In the same way, "mind" is what can be validly conceptually labelled onto our mere experience of clarity and knowing. There is not something separate and apart from clarity and knowing which is "mind", in Buddhism. "Mind" is that part of experience which can be validly referred to as mind by the concept-term "mind". There is also not "objects out there, mind in here, and experience somewhere in-between". There is not a third thing called "experience" which exists between the contents of mind and what mind cognizes. There is only the clarity (arising of mere experience: shapes, colors, the components of smell, components of taste, components of sound, components of touch) and nothing else; this means, expressly, that there is not a third thing called "experience" and not a third thing called "experiencer who has the experience". This is deeply related to "no-self".

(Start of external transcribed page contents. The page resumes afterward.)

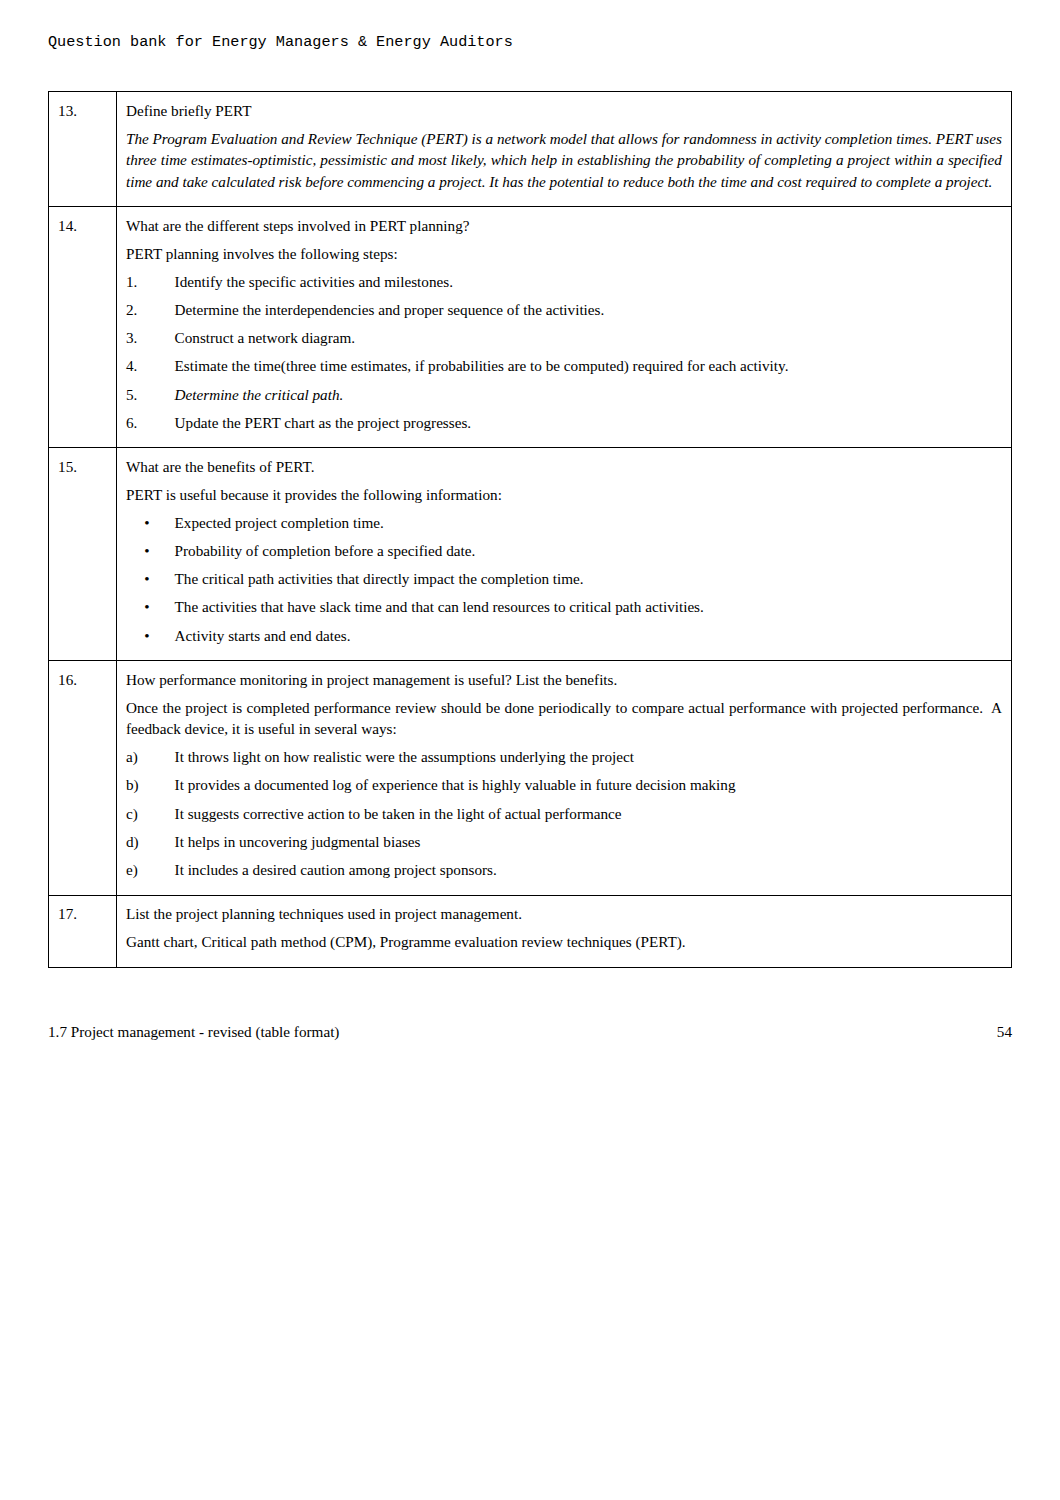Question bank for Energy Managers & Energy Auditors
| 13. | Define briefly PERT The Program Evaluation and Review Technique (PERT) is a network model that allows for randomness in activity completion times. PERT uses three time estimates-optimistic, pessimistic and most likely, which help in establishing the probability of completing a project within a specified time and take calculated risk before commencing a project. It has the potential to reduce both the time and cost required to complete a project. |
| 14. | What are the different steps involved in PERT planning? PERT planning involves the following steps: 1. Identify the specific activities and milestones. 2. Determine the interdependencies and proper sequence of the activities. 3. Construct a network diagram. 4. Estimate the time(three time estimates, if probabilities are to be computed) required for each activity. 5. Determine the critical path. 6. Update the PERT chart as the project progresses. |
| 15. | What are the benefits of PERT. PERT is useful because it provides the following information: • Expected project completion time. • Probability of completion before a specified date. • The critical path activities that directly impact the completion time. • The activities that have slack time and that can lend resources to critical path activities. • Activity starts and end dates. |
| 16. | How performance monitoring in project management is useful? List the benefits. Once the project is completed performance review should be done periodically to compare actual performance with projected performance. A feedback device, it is useful in several ways: a) It throws light on how realistic were the assumptions underlying the project b) It provides a documented log of experience that is highly valuable in future decision making c) It suggests corrective action to be taken in the light of actual performance d) It helps in uncovering judgmental biases e) It includes a desired caution among project sponsors. |
| 17. | List the project planning techniques used in project management. Gantt chart, Critical path method (CPM), Programme evaluation review techniques (PERT). |
1.7 Project management - revised (table format) 54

Clearly, the experience arises and is known by mind, but there is not a third thing which sits apart from that which is the "real experiencer of the experience". This is the claim of Buddhism, with regards to mind and the ultimate nature of minds (and persons).

Mortality of the mind[edit]
Due to the mind-body problem, much interest and debate surround the question of what happens to one's conscious mind as one's body dies. According to neuropsychology, all brain function halts permanently upon brain death, and the mind fails to survive brain death and ceases to exist. This permanent loss of consciousness after death is often called "eternal oblivion". The belief that some spiritual or immaterial component exists and is preserved after death is described by the term "afterlife".